When you invest in most mutual funds in a taxable account, you depend on an expert to manage the fund portfolio—leaving you with no control and with tax consequences that you share with thousands of investors. When, instead, you create your own portfolio at a brokerage, you get control and greater ability to save on taxes, but success depends on your own expertise. Neither way is ideal. Now brokerages are offering an increasingly popular alternative that features advantages of both approaches, and they are making it available to investors with as little as $25,000, compared with previous minimums as high as $1 million.

The alternative? A “separately managed account” (SMA). With SMAs, you choose the kind of portfolio you want, including what kinds of sectors, stocks and bonds you favor. Based on those preferences, an SMA specialist chooses investments—typically a few dozen. The SMA team then manages the portfolio, deciding when to buy and sell investments and trying to minimize your tax bite by balancing gains and losses.

Keep in mind that fees tend to be higher than for mutual funds, and because they are customized, SMAs don’t have track records.

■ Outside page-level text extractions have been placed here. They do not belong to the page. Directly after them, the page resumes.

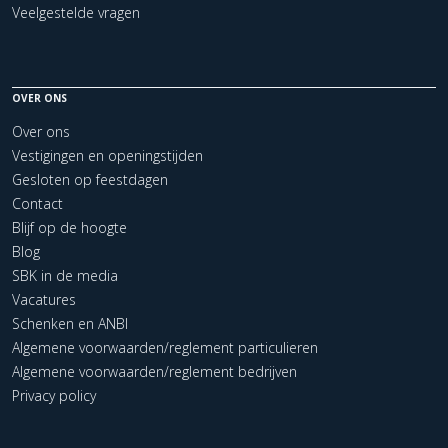
Veelgestelde vragen
OVER ONS
Over ons
Vestigingen en openingstijden
Gesloten op feestdagen
Contact
Blijf op de hoogte
Blog
SBK in de media
Vacatures
Schenken en ANBI
Algemene voorwaarden/reglement particulieren
Algemene voorwaarden/reglement bedrijven
Privacy policy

Examples of SMAs: Fidelity has six basic SMAs with a range of options. The lowest minimum is $50,000, and annual fees range from 0.2% to 1.7% depending on the strategy and the size of your investment. TD Ameritrade and E*Trade require a minimum of $25,000. Charles Schwab offers 110 strategies, ranging from foreign small-caps to “socially responsible” stocks, with a minimum for stock accounts of $100,000 and annual fees up to 1.35%…for bond accounts, $250,000 with fees up to 0.65%. In comparison, actively managed stock fund fees average 0.7% and bond funds, 0.54%.